▶ **Tasks**
**A.** In the text on using focused ultrasound for brain tumor liquid biopsy, why did the investigators choose glioblastoma as the tumor model?
**B.** For each statement, say whether the text on using focused ultrasound for brain tumor liquid biopsy supports it. Answer yes or no, and quote the words that decide it.
(i) The microbubbles are larger than one millimeter in diameter.
(ii) Plasma tumor-related mRNA levels were measured with quantitative polymerase chain reaction.
(iii) The investigators used three glioblastoma tumor models.
**C.** Pick up the text on using focused ultrasound for brain tumor liquid biopsy after its last sentence, and carry it on.

▶ **Text segment**
——————————

Image: A brain tumor in a mouse that has been treated with green fluorescent protein-transduced glioblastoma cells (Photo courtesy of Washington University).
A recent paper discussed the feasibility of using focused ultrasound in combination with microbubbles to generate the local release of mRNA from a glioblastoma tumor into the bloodstream for diagnosis of brain cancer by non-invasive liquid biopsy analysis.

Although blood-based liquid biopsies have emerged as a promising non-invasive method to detect biomarkers in various cancers, limited progress has been made for brain tumors. One major obstacle is the blood-brain barrier, which hinders efficient passage of tumor biomarkers into the peripheral circulation.

Investigators at Washington University (St. Louis, MO, USA) worked with a mouse glioblastoma tumor model to develop a method for bypassing the blood-brain barrier. They selected glioblastoma as the tumor model because it is the most frequent type of primary brain cancer in adults and is generally associated with a poor prognosis.

The investigators decided to combine focused ultrasound (FUS), a technique that employs ultrasonic energy to target tissues deep in the body without incisions or radiation, with microbubbles (bubbles smaller than one millimeter in diameter, but larger than one micrometer). Microbubbles that have been injected move through the circulatory system in a fashion similar to red blood cells. When the microbubbles reach the target organ, they rupture, generating minute holes in the blood-brain barrier that allow biomarkers from the brain tumor to pass through the barrier and enter the bloodstream.

The investigators used two glioblastoma tumor models (U87 and GL261), developed by intracranial injection of respective enhanced green fluorescent protein transduced glioblastoma cells. Some of the animals were treated by FUS in the presence of systemically injected microbubbles. Others received FUS with no microbubbles or microbubbles without FUS. The effect of treatment on plasma tumor-related mRNA levels was determined using quantitative polymerase chain reaction (qPCR).

——————————

▶ **Given entries**
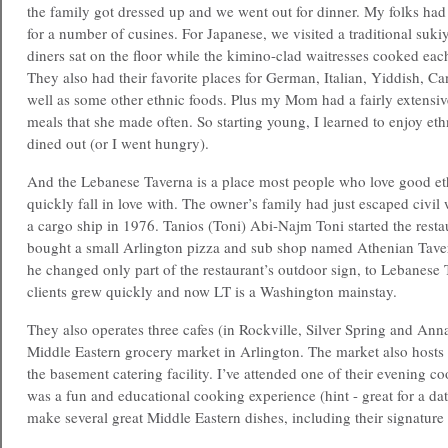
the family got dressed up and we went out for dinner. My folks had t
for a number of cusines. For Japanese, we visited a traditional suk
diners sat on the floor while the kimino-clad waitresses cooked each
They also had their favorite places for German, Italian, Yiddish, Ca
well as some other ethnic foods. Plus my Mom had a fairly extensive
meals that she made often. So starting young, I learned to enjoy e
dined out (or I went hungry).
And the Lebanese Taverna is a place most people who love good et
quickly fall in love with. The owner’s family had just escaped civi
a cargo ship in 1976. Tanios (Toni) Abi-Najm Toni started the rest
bought a small Arlington pizza and sub shop named Athenian Tave
he changed only part of the restaurant’s outdoor sign, to Lebanese
clients grew quickly and now LT is a Washington mainstay.
They also operates three cafes (in Rockville, Silver Spring and An
Middle Eastern grocery market in Arlington. The market also hosts
the basement catering facility. I’ve attended one of their evening co
was a fun and educational cooking experience (hint - great for a date
make several great Middle Eastern dishes, including their signature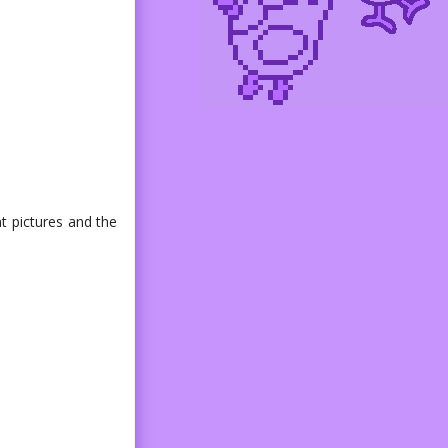
nt pictures and the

——————————

▶ **Answers for the exercise**
**A.** Glioblastoma is the most frequent type of primary brain cancer in adults and is generally associated with a poor prognosis.

**B.**
(i) No: "bubbles smaller than one millimeter in diameter, but larger than one micrometer"
(ii) Yes: "The effect of treatment on plasma tumor-related mRNA levels was determined using quantitative polymerase chain reaction (qPCR)."
(iii) No: "two glioblastoma tumor models (U87 and GL261)"

**C.**
The investigators wrote in the April 26, 2018, online edition of the journal Scientific Reports that tumor mRNA was only detectable in the FUS and microbubble-treated U87 mice and was undetectable in the control U87 mice. This finding was replicated in the GL261 mice. Levels of tumor mRNA were 1,500–4,800 fold higher in the FUS and microbubble-treated GL261 mice than that of the control mice for the three acoustic pressures.

"Once the blood-brain barrier is open, physicians can deliver drugs to the brain tumor," said senior author Dr. Hong Chen, professor of biomedical engineering at Washington University. "Physicians can also collect the blood and detect the expression level of biomarkers in the patient. It enables them to perform molecular characterizations of the brain tumor from a blood draw and guide the choice of treatment for individual patients. I see a clear path for the clinical translation of this technique. Blood-based liquid biopsies have been used in other cancers, but not in the brain. Our proposed technique may make it possible to perform a blood test for brain cancer patients."